Autonomous City States on the Ocean

Tuesday, January 31, 2012


According to the Seasteading Institute, their mission is to further the establishment and growth of permanent, autonomous ocean communities, enabling innovation with new political and social systems. Seasteading is the concept of creating permanent dwellings at sea, called seasteads, outside the territory claimed by the government of any standing nation.

The Seasteading Institute was founded in 2008 by activist, software engineer and political economic theorist Patri Friedman, grandson of Nobel Prize winning economist Milton Friedman, and technology entrepreneur, investor and Philanthropist Peter Thiel.



The Seasteading Institute, seeks to build sovereign nations on oil rig-like platforms to occupy waters beyond the reach of law-of-the-sea treaties. The idea is for these countries to start from a libertarian framework free from the laws, regulations, and moral codes of any existing place. Details says the experiment would be "a kind of floating petri dish for implementing policies that libertarians, stymied by indifference at the voting booths, have been unable to advance: no welfare, looser building codes, no minimum wage, and few restrictions on weapons."
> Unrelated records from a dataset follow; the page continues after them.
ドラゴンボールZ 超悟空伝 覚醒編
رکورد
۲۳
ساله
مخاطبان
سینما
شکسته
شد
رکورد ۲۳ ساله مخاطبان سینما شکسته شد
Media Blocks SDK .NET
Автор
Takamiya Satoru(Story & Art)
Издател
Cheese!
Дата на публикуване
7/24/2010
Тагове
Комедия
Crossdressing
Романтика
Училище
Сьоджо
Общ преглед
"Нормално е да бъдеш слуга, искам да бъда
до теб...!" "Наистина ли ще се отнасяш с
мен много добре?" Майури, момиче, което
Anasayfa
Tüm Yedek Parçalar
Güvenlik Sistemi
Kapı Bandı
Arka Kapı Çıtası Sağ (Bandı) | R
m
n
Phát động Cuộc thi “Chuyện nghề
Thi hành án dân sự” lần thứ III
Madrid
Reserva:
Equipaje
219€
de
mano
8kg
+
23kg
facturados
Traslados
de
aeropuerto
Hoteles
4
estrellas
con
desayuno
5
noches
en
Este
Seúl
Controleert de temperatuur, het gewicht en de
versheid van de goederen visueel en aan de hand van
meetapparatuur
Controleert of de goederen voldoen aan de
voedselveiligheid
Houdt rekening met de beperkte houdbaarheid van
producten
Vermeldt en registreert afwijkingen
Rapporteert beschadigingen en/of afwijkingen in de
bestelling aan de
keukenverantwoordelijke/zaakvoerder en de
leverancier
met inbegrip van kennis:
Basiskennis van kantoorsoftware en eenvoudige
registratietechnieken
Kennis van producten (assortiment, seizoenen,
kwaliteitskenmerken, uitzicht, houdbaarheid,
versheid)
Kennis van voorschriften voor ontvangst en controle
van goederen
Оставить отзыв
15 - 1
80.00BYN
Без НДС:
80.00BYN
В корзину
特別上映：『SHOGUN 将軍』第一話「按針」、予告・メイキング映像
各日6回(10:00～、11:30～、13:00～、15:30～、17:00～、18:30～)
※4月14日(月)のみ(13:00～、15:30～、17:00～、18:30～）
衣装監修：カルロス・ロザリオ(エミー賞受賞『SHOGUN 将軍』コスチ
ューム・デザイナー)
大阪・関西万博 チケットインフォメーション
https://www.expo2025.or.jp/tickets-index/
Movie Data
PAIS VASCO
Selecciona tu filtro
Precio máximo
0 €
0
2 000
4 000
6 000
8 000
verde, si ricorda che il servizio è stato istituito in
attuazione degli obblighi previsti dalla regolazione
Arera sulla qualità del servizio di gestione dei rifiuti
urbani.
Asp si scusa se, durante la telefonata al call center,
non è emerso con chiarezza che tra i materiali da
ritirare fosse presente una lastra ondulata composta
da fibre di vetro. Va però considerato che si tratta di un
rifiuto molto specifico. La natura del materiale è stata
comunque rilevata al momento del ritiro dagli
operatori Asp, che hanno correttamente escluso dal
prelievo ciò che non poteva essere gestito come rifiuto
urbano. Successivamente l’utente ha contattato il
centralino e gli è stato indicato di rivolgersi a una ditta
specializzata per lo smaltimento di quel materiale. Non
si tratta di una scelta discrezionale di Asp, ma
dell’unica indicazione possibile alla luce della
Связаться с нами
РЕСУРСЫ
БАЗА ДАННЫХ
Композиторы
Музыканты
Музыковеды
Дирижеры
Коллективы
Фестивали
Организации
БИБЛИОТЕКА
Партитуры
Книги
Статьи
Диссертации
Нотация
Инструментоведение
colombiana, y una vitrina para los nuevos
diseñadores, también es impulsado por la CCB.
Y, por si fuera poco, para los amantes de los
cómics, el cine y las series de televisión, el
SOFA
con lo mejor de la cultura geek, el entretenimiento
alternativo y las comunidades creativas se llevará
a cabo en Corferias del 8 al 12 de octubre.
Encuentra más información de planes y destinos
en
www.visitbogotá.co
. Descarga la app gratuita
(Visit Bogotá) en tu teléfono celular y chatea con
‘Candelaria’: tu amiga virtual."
"There are quite a lot of people who think it's not possible," Thiel said at a Seasteading Institute Conference in 2009. "That's a good thing. We don't need to really worry about those people very much, because since they don't think it's possible they won't take us very seriously. And they will not actually try to stop us until it's too late."

The Seasteading Institute's Patri Friedman says the group plans to launch an office park off the San Francisco coast next year, with the first full-time settlements following seven years later.



Here is a video of Friedman talking about the concepts for Charter Cities and the Seasteading Institutet from TEDx in Hong Kong in December.


Friedman's assertion that the Constitution of the United States is obsolete is incorrect, nevertheless the idea of Charter Cities, floating or otherwise is interesting.